──────── Extracted information
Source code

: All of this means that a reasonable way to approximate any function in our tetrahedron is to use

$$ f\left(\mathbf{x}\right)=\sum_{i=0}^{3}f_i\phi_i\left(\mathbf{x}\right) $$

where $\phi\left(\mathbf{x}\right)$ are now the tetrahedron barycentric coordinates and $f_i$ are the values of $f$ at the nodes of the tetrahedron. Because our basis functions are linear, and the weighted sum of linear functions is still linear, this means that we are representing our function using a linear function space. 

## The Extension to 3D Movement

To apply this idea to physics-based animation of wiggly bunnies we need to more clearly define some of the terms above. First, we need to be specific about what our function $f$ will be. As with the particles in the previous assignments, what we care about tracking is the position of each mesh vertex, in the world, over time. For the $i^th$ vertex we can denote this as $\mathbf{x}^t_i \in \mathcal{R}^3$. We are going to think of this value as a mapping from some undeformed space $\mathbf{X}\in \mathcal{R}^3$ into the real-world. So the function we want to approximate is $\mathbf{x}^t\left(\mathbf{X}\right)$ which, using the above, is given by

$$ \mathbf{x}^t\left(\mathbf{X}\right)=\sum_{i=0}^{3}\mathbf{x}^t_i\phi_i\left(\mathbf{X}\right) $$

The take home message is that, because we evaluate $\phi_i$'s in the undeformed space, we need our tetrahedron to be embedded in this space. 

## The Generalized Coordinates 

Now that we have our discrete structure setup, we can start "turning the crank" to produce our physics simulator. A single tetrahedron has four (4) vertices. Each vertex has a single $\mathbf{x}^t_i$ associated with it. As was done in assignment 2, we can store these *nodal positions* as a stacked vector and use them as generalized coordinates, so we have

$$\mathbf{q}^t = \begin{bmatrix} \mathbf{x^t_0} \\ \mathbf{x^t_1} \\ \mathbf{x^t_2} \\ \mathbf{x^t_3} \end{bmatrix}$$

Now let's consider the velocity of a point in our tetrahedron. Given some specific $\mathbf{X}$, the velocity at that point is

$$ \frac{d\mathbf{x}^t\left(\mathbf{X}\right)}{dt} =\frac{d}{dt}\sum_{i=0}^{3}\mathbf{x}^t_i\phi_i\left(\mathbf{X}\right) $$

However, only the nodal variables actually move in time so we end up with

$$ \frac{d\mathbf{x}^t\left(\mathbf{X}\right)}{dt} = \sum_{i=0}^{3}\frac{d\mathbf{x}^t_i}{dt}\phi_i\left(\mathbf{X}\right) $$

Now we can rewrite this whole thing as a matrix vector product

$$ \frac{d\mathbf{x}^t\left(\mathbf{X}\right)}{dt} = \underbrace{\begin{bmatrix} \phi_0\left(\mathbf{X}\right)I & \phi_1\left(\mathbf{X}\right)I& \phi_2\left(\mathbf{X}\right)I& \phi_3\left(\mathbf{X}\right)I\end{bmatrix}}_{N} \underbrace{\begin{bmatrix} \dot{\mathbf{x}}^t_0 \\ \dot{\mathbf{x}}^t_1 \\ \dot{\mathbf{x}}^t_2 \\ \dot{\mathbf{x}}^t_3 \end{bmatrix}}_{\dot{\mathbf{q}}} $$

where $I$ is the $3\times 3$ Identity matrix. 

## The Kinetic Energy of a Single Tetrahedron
────────────────
Work to be completed
Write all of the records out exactly, including every line.

Result of the task
Source code

: All of this means that a reasonable way to approximate any function in our tetrahedron is to use

$$ f\left(\mathbf{x}\right)=\sum_{i=0}^{3}f_i\phi_i\left(\mathbf{x}\right) $$

where $\phi\left(\mathbf{x}\right)$ are now the tetrahedron barycentric coordinates and $f_i$ are the values of $f$ at the nodes of the tetrahedron. Because our basis functions are linear, and the weighted sum of linear functions is still linear, this means that we are representing our function using a linear function space. 

## The Extension to 3D Movement

To apply this idea to physics-based animation of wiggly bunnies we need to more clearly define some of the terms above. First, we need to be specific about what our function $f$ will be. As with the particles in the previous assignments, what we care about tracking is the position of each mesh vertex, in the world, over time. For the $i^th$ vertex we can denote this as $\mathbf{x}^t_i \in \mathcal{R}^3$. We are going to think of this value as a mapping from some undeformed space $\mathbf{X}\in \mathcal{R}^3$ into the real-world. So the function we want to approximate is $\mathbf{x}^t\left(\mathbf{X}\right)$ which, using the above, is given by

$$ \mathbf{x}^t\left(\mathbf{X}\right)=\sum_{i=0}^{3}\mathbf{x}^t_i\phi_i\left(\mathbf{X}\right) $$

The take home message is that, because we evaluate $\phi_i$'s in the undeformed space, we need our tetrahedron to be embedded in this space. 

## The Generalized Coordinates 

Now that we have our discrete structure setup, we can start "turning the crank" to produce our physics simulator. A single tetrahedron has four (4) vertices. Each vertex has a single $\mathbf{x}^t_i$ associated with it. As was done in assignment 2, we can store these *nodal positions* as a stacked vector and use them as generalized coordinates, so we have

$$\mathbf{q}^t = \begin{bmatrix} \mathbf{x^t_0} \\ \mathbf{x^t_1} \\ \mathbf{x^t_2} \\ \mathbf{x^t_3} \end{bmatrix}$$

Now let's consider the velocity of a point in our tetrahedron. Given some specific $\mathbf{X}$, the velocity at that point is

$$ \frac{d\mathbf{x}^t\left(\mathbf{X}\right)}{dt} =\frac{d}{dt}\sum_{i=0}^{3}\mathbf{x}^t_i\phi_i\left(\mathbf{X}\right) $$

However, only the nodal variables actually move in time so we end up with

$$ \frac{d\mathbf{x}^t\left(\mathbf{X}\right)}{dt} = \sum_{i=0}^{3}\frac{d\mathbf{x}^t_i}{dt}\phi_i\left(\mathbf{X}\right) $$

Now we can rewrite this whole thing as a matrix vector product

$$ \frac{d\mathbf{x}^t\left(\mathbf{X}\right)}{dt} = \underbrace{\begin{bmatrix} \phi_0\left(\mathbf{X}\right)I & \phi_1\left(\mathbf{X}\right)I& \phi_2\left(\mathbf{X}\right)I& \phi_3\left(\mathbf{X}\right)I\end{bmatrix}}_{N} \underbrace{\begin{bmatrix} \dot{\mathbf{x}}^t_0 \\ \dot{\mathbf{x}}^t_1 \\ \dot{\mathbf{x}}^t_2 \\ \dot{\mathbf{x}}^t_3 \end{bmatrix}}_{\dot{\mathbf{q}}} $$

where $I$ is the $3\times 3$ Identity matrix. 

## The Kinetic Energy of a Single Tetrahedron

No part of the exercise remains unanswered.